Steak and Vegetable Burritos (serves 2)

2 large flour tortillas
4 oz. cooked steak or beef, sliced into 3″ strips about 1/4″ wide
1 tbsp. olive oil
1 large onion, sliced thin
4 cloves garlic, minced
1/4 – 1/2 cup chopped fresh cilantro
1 yellow squash, halved lengthwise and sliced thin
1 red pepper, chopped
1/4 – 1/2 cup fresh squeezed lime juice
1 – 2 tbsp. cumin
1/4 cup tomato sauce or crushed tomatoes
6 – 8 of the tiny peppers pictured above, minced, or 1 tsp. crushed red pepper plus 1 minced chipotle (adjust spices to taste)
Salt
1/4 – 1/2 cup crated white cheddar cheese

Saute onions in olive oil over medium heat in large skillet until translucent. Add garlic and stir. Add squash, pepper, cilantro, 1/4 cup lime juice, cumin, and salt. Cook, stirring frequently, until vegetables begin to soften, about 5 minutes. Add tomato sauce and more lime juice as needed. Add beef and peppers. Cover and cook until vegetables are softened, about 5 more minutes. Remove lid and cook until liquid has evaporated, about 5 more minutes. Turn off heat. Put tortilla shells on top of skillet and let steam for 1 minute. Put tortilla shells on two large plates. Divide beef mix into shells, placing slightly to one side. Sprinkle with cheese, roll up, and serve.

Our second beefy delight came in the form of this lentil salad.


Beef, Lentil, and Cilantro Salad (2 huge meal-size servings, 9 – 10 points each)

2 cups cooked yellow lentils
8 oz. cooked steak or beef, sliced into 3″ strips about 1/4″ wide
1/2 large red onion (about 2 cups), sliced thin
3/4 cup fresh squeezed lemon or lime juice (lime is great if you don’t spill your entire supply all over the floor as someone did this evening)
4 – 5 cloves garlic, minced
1/4 cup chopped fresh cilantro
1 tbsp. olive oil
6 – 8 of the small unnamed peppers pictured above, or 1 tsp. crushed red pepper with 1 minced chipotle pepper

Mix together lemon/lime just, garlic, cilantro, olive oil, and peppers in a small bowl. Add remaining ingredients to large bowl and pour lemon mix over lemon. Let stand about 1 hour before serving.

And, to top things off, I roasted this chicken from Rainbow Meadow Farms. You may notice it lacks a wing, which saved us several dollars off the price. But it had the most spectacular skin I have ever eaten.

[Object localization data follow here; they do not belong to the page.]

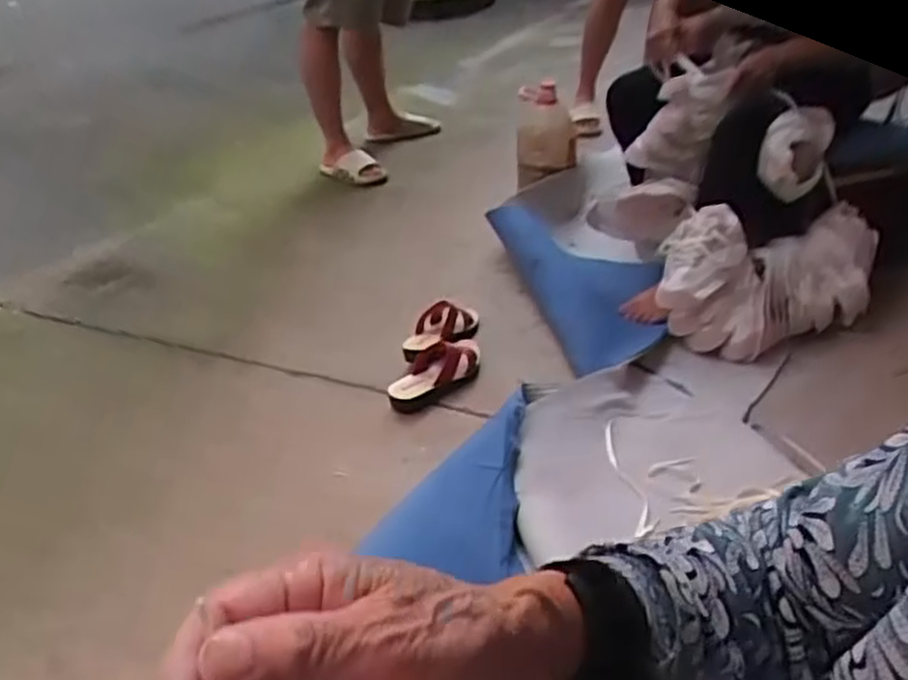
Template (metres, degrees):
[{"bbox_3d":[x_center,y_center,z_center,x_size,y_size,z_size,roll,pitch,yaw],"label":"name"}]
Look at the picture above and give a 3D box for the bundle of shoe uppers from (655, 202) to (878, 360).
[{"bbox_3d":[0.616,-0.112,1.477,0.443,0.215,0.194,-4,34,-5],"label":"bundle of shoe uppers"}]

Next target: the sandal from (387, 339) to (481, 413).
[{"bbox_3d":[-0.031,0.060,1.432,0.223,0.055,0.096,-23,40,-30],"label":"sandal"}]

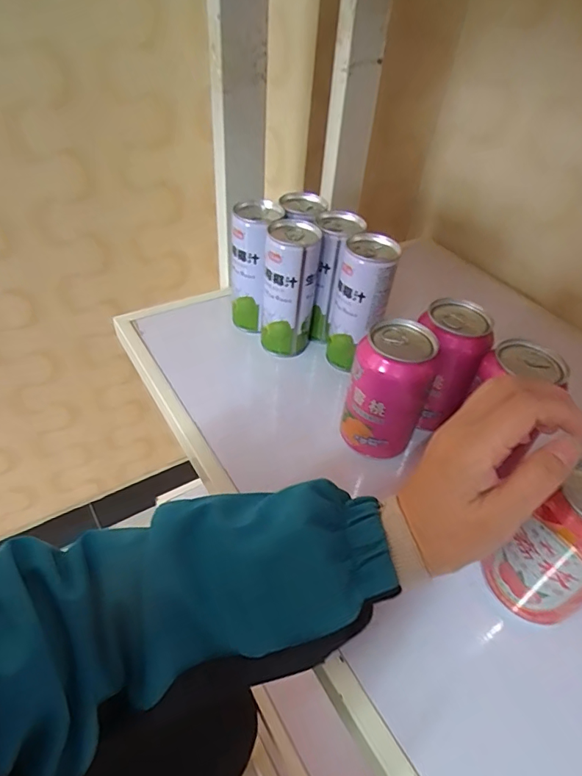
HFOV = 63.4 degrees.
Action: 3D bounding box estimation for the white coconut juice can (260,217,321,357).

I believe chicken skin, eaten by itself, has only a point or two, and so that was dessert.


The chicken preparations were of particular interest to Thelma.

At this point, however, she was asked to leave.

Why There’s the Internet

Two minutes after finishing the post on cranberry beans below, I thought, “Why not see what the Internet has to say about this?” Here’s what I discovered:

“Cranberry beans are rounded with red specks, which disappear on cooking. . . . According to the USDA, the American ‘cranberry bean’ is the same bean as the Italian ‘borlotti’ and, as a matter of fact, a large percentage of the ‘borlotti’ beans sold in Italy are actually ‘cranberry beans’ imported from the U.S. Another name for this bean in the U.S. is ‘French horticultural bean’. If you can’t locate cranberry beans, an acceptable substitute is the pinto bean, and a second (but not as close) substitute would be red kidney beans.”

Someday, I will learn to read instructions.